Attentato a Ranucci: oggi gli interrogatori di garanzia dei quattro arrestati
Si svolgeranno oggi gli interrogatori di garanzia delle quattro persone arrestate martedì mattina nell’ambito delle indagini sull’esplosione della bomba piazzata il 16 ottobre 2025 sotto l’abitazione del giornalista Sigfrido Ranucci, conduttore di Report.
In particolare si potrebbe arrivare agli accertamenti sul ruolo chiave del soggetto con il nome in codice “Quello”: secondo gli inquirenti, si tratterebbe di un intermediario contattato con continuità dai presunti esecutori materiali, con il compito di collegare i veri mandanti – coloro che avrebbero richiesto l’azione intimidatoria – a un gruppo di persone con piccoli precedenti penali attive tra il Napoletano e l’Avellinese.
Ricordiamo che gli indagati sono Antonio Passariello, 53 anni di Cicciano (Napoli), considerato il presunto capo del commando, e di Saverio Muntone, 41 anni di Sperone (Avellino). Completano il gruppo Pellegrino D’Avino, 27 anni, e Marika De Filippis, 23 anni, che insieme a Muntone aveva effettuato un sopralluogo il 10 ottobre. Un quinto soggetto, Luca Amato, 22 anni, nipote di Passariello, figura soltanto come indagato.

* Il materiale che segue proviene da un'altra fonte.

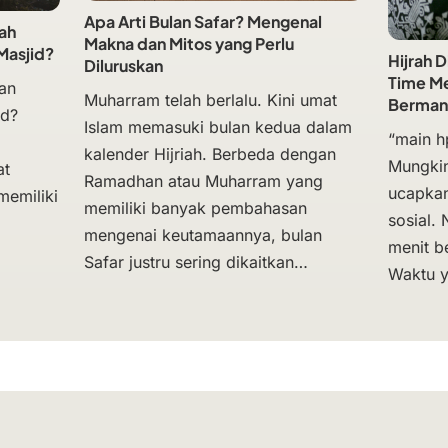
Apa Arti Bulan Safar? Mengenal
ah
Makna dan Mitos yang Perlu
Masjid?
Hijrah 
Diluruskan
Time Me
an
Muharram telah berlalu. Kini umat
Berman
id?
Islam memasuki bulan kedua dalam
“main hp
kalender Hijriah. Berbeda dengan
Mungkin 
at
Ramadhan atau Muharram yang
ucapka
memiliki
memiliki banyak pembahasan
sosial.
mengenai keutamaannya, bulan
menit b
Safar justru sering dikaitkan…
Waktu 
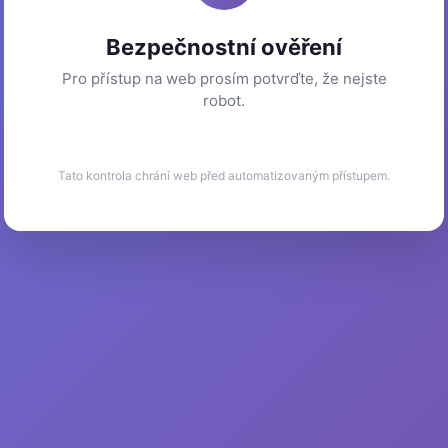
Bezpečnostní ověření
Pro přístup na web prosím potvrďte, že nejste
robot.
Tato kontrola chrání web před automatizovaným přístupem.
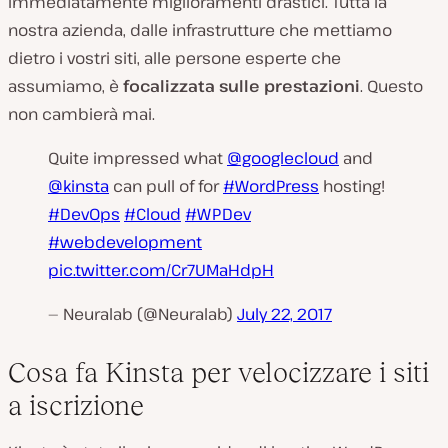
immediatamente miglioramenti drastici. Tutta la
nostra azienda, dalle infrastrutture che mettiamo
dietro i vostri siti, alle persone esperte che
assumiamo, è
focalizzata sulle prestazioni
. Questo
non cambierà mai.
Quite impressed what
@googlecloud
and
@kinsta
can pull of for
#WordPress
hosting!
#DevOps
#Cloud
#WPDev
#webdevelopment
pic.twitter.com/Cr7UMaHdpH
— Neuralab (@Neuralab)
July 22, 2017
Cosa fa Kinsta per velocizzare i siti
a iscrizione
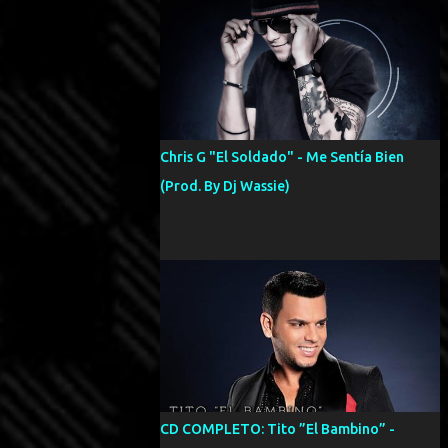
Chris G "El Soldado" - Me Sentía Bien
(Prod. By Dj Wassie)
CD COMPLETO: Tito ”El Bambino” -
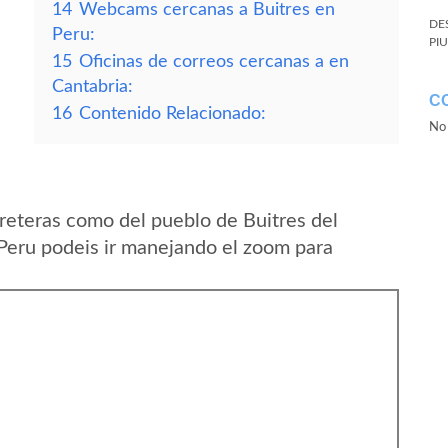
14
Webcams cercanas a Buitres en
DE
Peru:
PI
15
Oficinas de correos cercanas a en
Cantabria:
C
16
Contenido Relacionado:
No 
reteras como del pueblo de Buitres del
Peru podeis ir manejando el zoom para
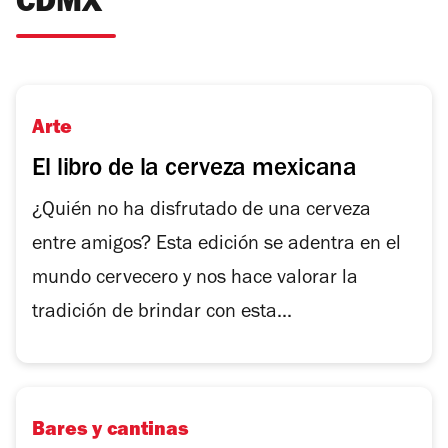
CDMX
Arte
El libro de la cerveza mexicana
¿Quién no ha disfrutado de una cerveza
entre amigos? Esta edición se adentra en el
mundo cervecero y nos hace valorar la
tradición de brindar con esta...
Bares y cantinas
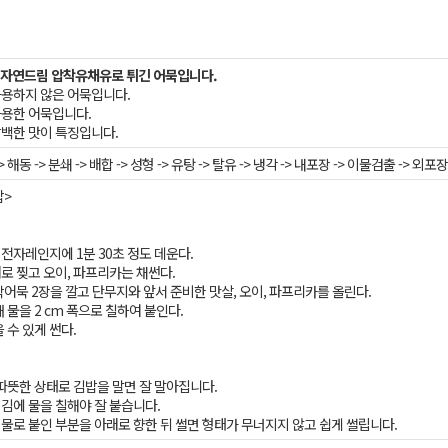
MO 자연드림 압착유채유로 튀긴 어묵입니다.
사용하지 않은 어묵입니다.
사용한 어묵입니다.
담백한 맛이 특징입니다.
> 해동 -> 분쇄 -> 배합 -> 성형 -> 유탕 -> 탈유 -> 냉각 -> 내포장 -> 이물검출 -> 외포장
밥>
 전자레인지에 1분 30초 정도 데운다.
대로 찢고 오이, 파프리카는 채썬다.
달작어묵 2장을 깔고 단무지와 앞서 준비한 맛살, 오이, 파프리카를 올린다.
때 물을 2 cm 폭으로 칠하여 붙인다.
을 수 있게 썬다.
 따뜻한 상태로 김밥을 말면 잘 말아집니다.
때 김에 물을 칠해야 잘 붙습니다.
때 물로 붙인 부분을 아래로 향한 뒤 썰면 형태가 무너지지 않고 쉽게 썰립니다.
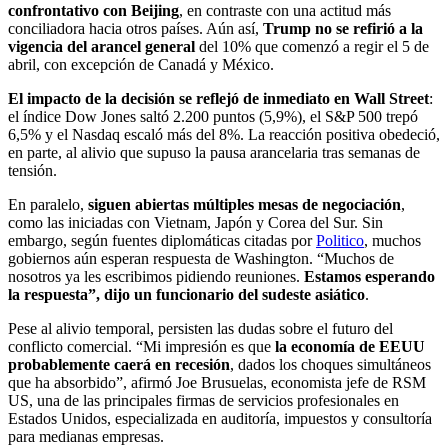
confrontativo con Beijing
, en contraste con una actitud más
conciliadora hacia otros países. Aún así,
Trump no se refirió a la
vigencia del arancel general
del 10% que comenzó a regir el 5 de
abril, con excepción de Canadá y México.
El impacto de la decisión se reflejó de inmediato en Wall Street
:
el índice Dow Jones saltó 2.200 puntos (5,9%), el S&P 500 trepó
6,5% y el Nasdaq escaló más del 8%. La reacción positiva obedeció,
en parte, al alivio que supuso la pausa arancelaria tras semanas de
tensión.
En paralelo,
siguen abiertas múltiples mesas de negociación
,
como las iniciadas con Vietnam, Japón y Corea del Sur. Sin
embargo, según fuentes diplomáticas citadas por
Politico
, muchos
gobiernos aún esperan respuesta de Washington. “Muchos de
nosotros ya les escribimos pidiendo reuniones.
Estamos esperando
la respuesta”, dijo un funcionario del sudeste asiático
.
Pese al alivio temporal, persisten las dudas sobre el futuro del
conflicto comercial. “Mi impresión es que
la economía de EEUU
probablemente caerá en recesión
, dados los choques simultáneos
que ha absorbido”, afirmó Joe Brusuelas, economista jefe de RSM
US, una de las principales firmas de servicios profesionales en
Estados Unidos, especializada en auditoría, impuestos y consultoría
para medianas empresas.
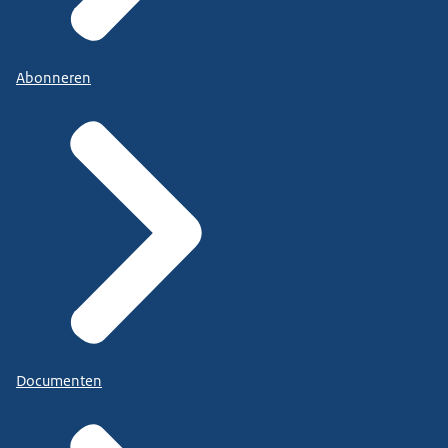
Abonneren
Documenten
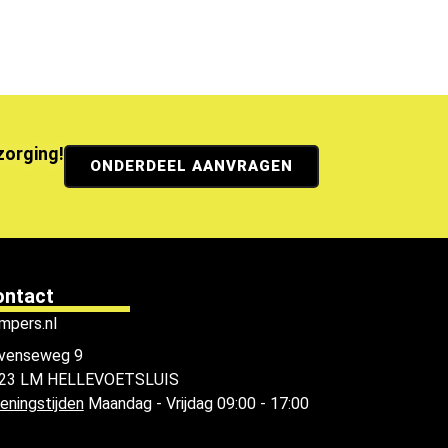
ezorging!
ONDERDEEL AANVRAGEN
ontact
mpers.nl
venseweg 9
23 LM HELLEVOETSLUIS
eningstijden
Maandag - Vrijdag 09:00 - 17:00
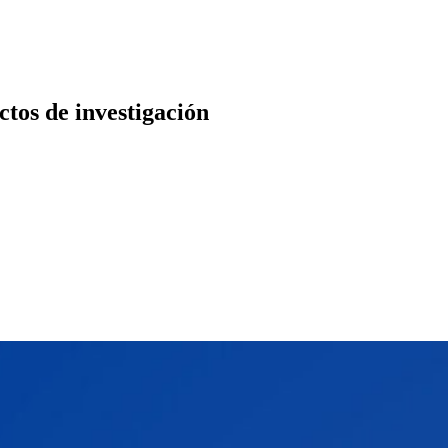
ctos de investigación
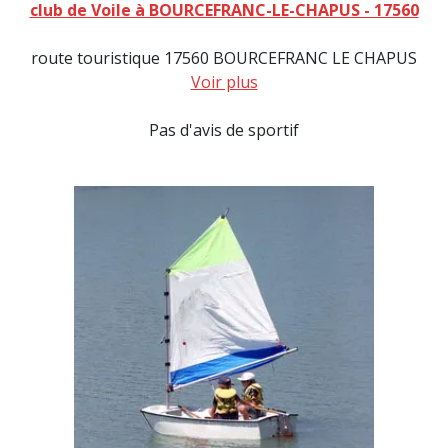
club de Voile à BOURCEFRANC-LE-CHAPUS - 17560
route touristique 17560 BOURCEFRANC LE CHAPUS
Voir plus
Pas d'avis de sportif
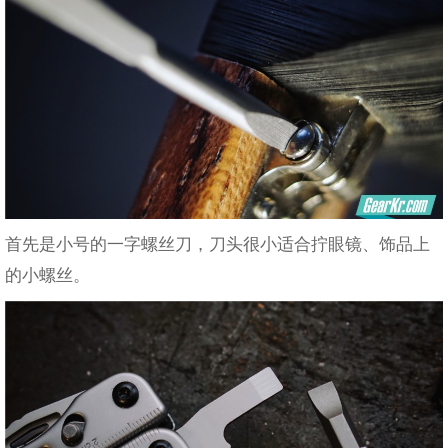
首先是小号的一字螺丝刀，刀头很小适合拧眼镜、饰品上
的小螺丝。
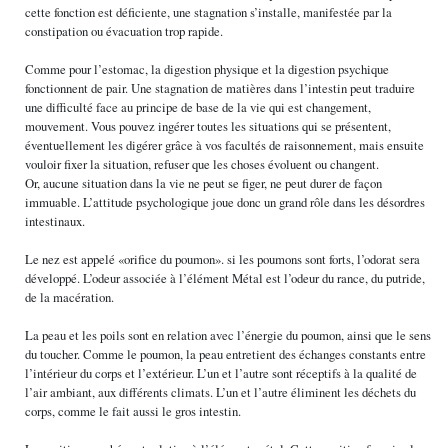
cette fonction est déficiente, une stagnation s’installe, manifestée par la
constipation ou évacuation trop rapide.
Comme pour l’estomac, la digestion physique et la digestion psychique
fonctionnent de pair. Une stagnation de matières dans l’intestin peut traduire
une difficulté face au principe de base de la vie qui est changement,
mouvement. Vous pouvez ingérer toutes les situations qui se présentent,
éventuellement les digérer grâce à vos facultés de raisonnement, mais ensuite
vouloir fixer la situation, refuser que les choses évoluent ou changent.
Or, aucune situation dans la vie ne peut se figer, ne peut durer de façon
immuable. L’attitude psychologique joue donc un grand rôle dans les désordres
intestinaux.
Le nez est appelé «orifice du poumon». si les poumons sont forts, l’odorat sera
développé. L’odeur associée à l’élément Métal est l’odeur du rance, du putride,
de la macération.
La peau et les poils sont en relation avec l’énergie du poumon, ainsi que le sens
du toucher. Comme le poumon, la peau entretient des échanges constants entre
l’intérieur du corps et l’extérieur. L’un et l’autre sont réceptifs à la qualité de
l’air ambiant, aux différents climats. L’un et l’autre éliminent les déchets du
corps, comme le fait aussi le gros intestin.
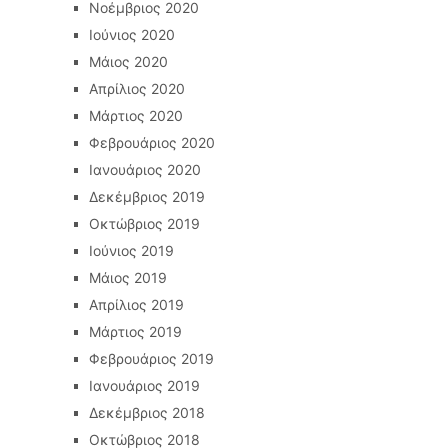
Νοέμβριος 2020
Ιούνιος 2020
Μάιος 2020
Απρίλιος 2020
Μάρτιος 2020
Φεβρουάριος 2020
Ιανουάριος 2020
Δεκέμβριος 2019
Οκτώβριος 2019
Ιούνιος 2019
Μάιος 2019
Απρίλιος 2019
Μάρτιος 2019
Φεβρουάριος 2019
Ιανουάριος 2019
Δεκέμβριος 2018
Οκτώβριος 2018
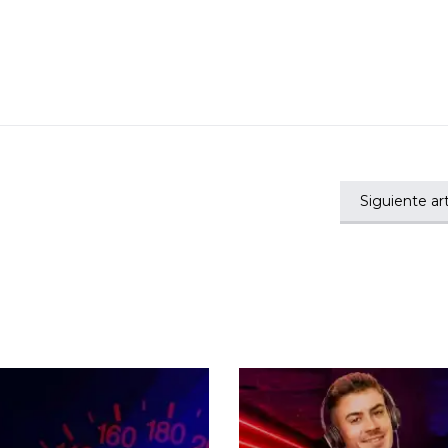
Siguiente art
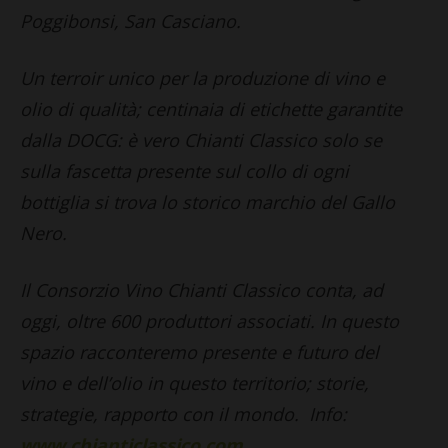
Poggibonsi, San Casciano.
Un terroir unico per la produzione di vino e
olio di qualità; centinaia di etichette garantite
dalla DOCG: è vero Chianti Classico solo se
sulla fascetta presente sul collo di ogni
bottiglia si trova lo storico marchio del Gallo
Nero.
Il Consorzio Vino Chianti Classico conta, ad
oggi, oltre 600 produttori associati. In questo
spazio racconteremo presente e futuro del
vino e dell’olio in questo territorio; storie,
strategie, rapporto con il mondo. Info:
www.chianticlassico.com
.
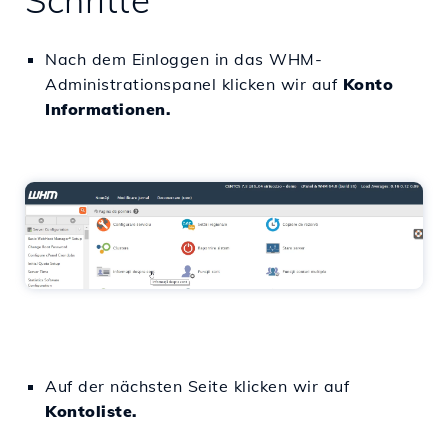
Schritte
Nach dem Einloggen in das WHM-
Administrationspanel klicken wir auf
Konto
Informationen.
Auf der nächsten Seite klicken wir auf
Kontoliste.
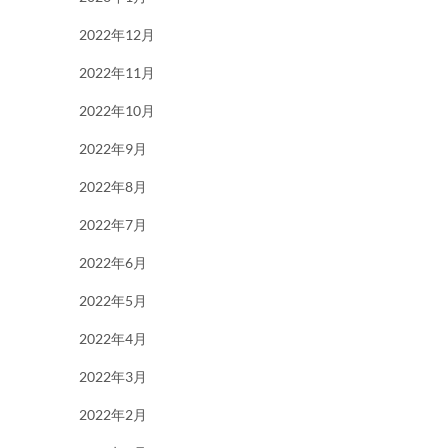
2022年12月
2022年11月
2022年10月
2022年9月
2022年8月
2022年7月
2022年6月
2022年5月
2022年4月
2022年3月
2022年2月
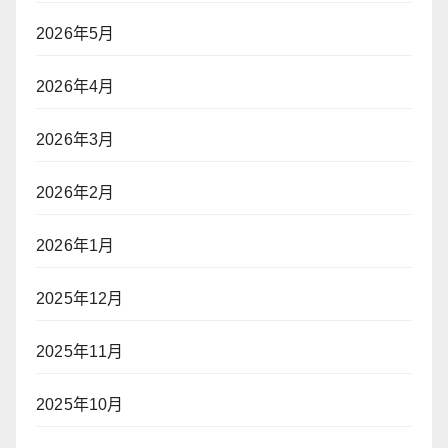
2026年5月
2026年4月
2026年3月
2026年2月
2026年1月
2025年12月
2025年11月
2025年10月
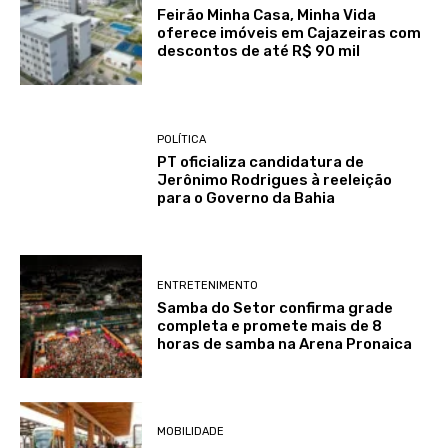
Feirão Minha Casa, Minha Vida
oferece imóveis em Cajazeiras com
descontos de até R$ 90 mil
POLÍTICA
PT oficializa candidatura de
Jerônimo Rodrigues à reeleição
para o Governo da Bahia
ENTRETENIMENTO
Samba do Setor confirma grade
completa e promete mais de 8
horas de samba na Arena Pronaica
MOBILIDADE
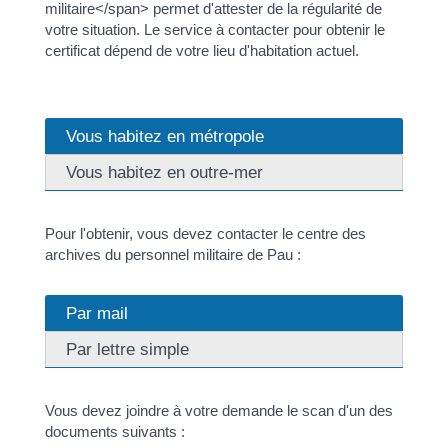
militaire</span> permet d'attester de la régularité de
votre situation. Le service à contacter pour obtenir le
certificat dépend de votre lieu d'habitation actuel.
Vous habitez en métropole
Vous habitez en outre-mer
Pour l'obtenir, vous devez contacter le centre des
archives du personnel militaire de Pau :
Par mail
Par lettre simple
Vous devez joindre à votre demande le scan d'un des
documents suivants :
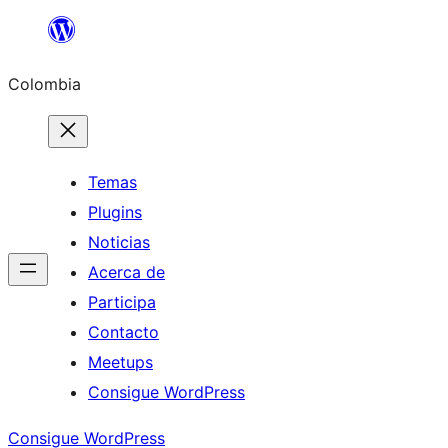
Saltar
al
Colombia
contenido
Temas
Plugins
Noticias
Acerca de
Participa
Contacto
Meetups
Consigue WordPress
Consigue WordPress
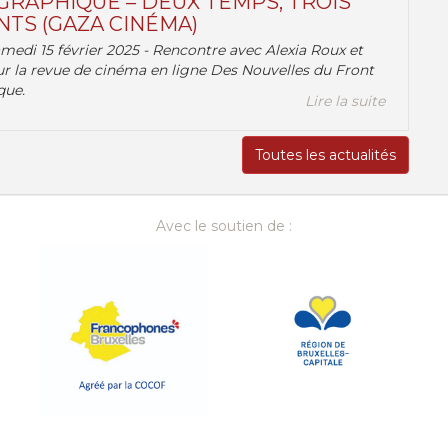
RAPHIQUE – DEUX TEMPS, TROIS
TS (GAZA CINÉMA)
amedi 15 février 2025 - Rencontre avec Alexia Roux et
r la revue de cinéma en ligne Des Nouvelles du Front
que.
Lire la suite
Toutes les actualités
Avec le soutien de :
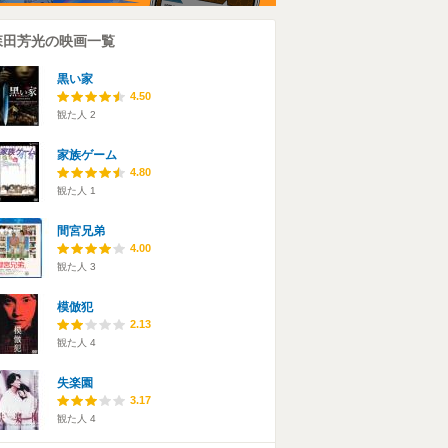
森田芳光の映画一覧
黒い家
4.50
観た人
2
家族ゲーム
4.80
観た人
1
間宮兄弟
4.00
観た人
3
模倣犯
2.13
観た人
4
失楽園
3.17
観た人
4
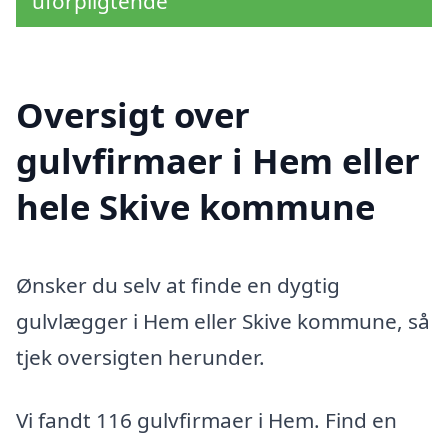
uforpligtende
Oversigt over
gulvfirmaer i Hem eller
hele Skive kommune
Ønsker du selv at finde en dygtig
gulvlægger i Hem eller Skive kommune, så
tjek oversigten herunder.
Vi fandt 116 gulvfirmaer i Hem. Find en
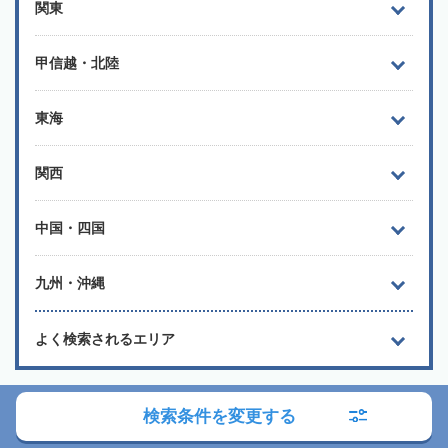
関東
甲信越・北陸
東海
関西
中国・四国
九州・沖縄
よく検索されるエリア
「相続会議司法書士検索サービス」に関する ご利用上の注意
を
検索条件を変更する
ご確認下さい
「相続会議司法書士検索サービス」への掲載を希望される場合は
こ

Dall’ordinanza di custodia cautelare di 107 pagine emerge che il gruppo guidato da Passariello operava sul territorio per conto di un clan locale facente capo al boss Salvatore Cava detto “Totore”. Un’email anonima inviata il 6 aprile al pm Villani – attribuita dagli investigatori a Davide Netti, affiliato ai Cava – prende le distanze dall’attentato. Nel messaggio i vertici del clan sostengono di non avere alcuna responsabilità, sottolineando che Ranucci “a loro non ha fatto niente” e indicando nomi, cognomi e numeri di telefono dei responsabili, già individuati dagli inquirenti.
Nella stessa email, tuttavia, si afferma che Passariello “ha lavorato per il clan Moccia di Afragola senza avvisare ai compagni che ha intorno” e che per questo motivo meriterebbe di essere “venduto”. Fonti investigative ritengono però che la pista Moccia – storica famiglia camorristica con interessi anche a Roma – debba essere ancora verificata con attenzione, poiché risulta insolito che un clan denunci un altro attraverso una lettera inviata a un magistrato.
Al momento gli investigatori mantengono aperti tutti gli scenari. Di sicuro, chi ha commissionato l’azione disponeva di significative risorse economiche.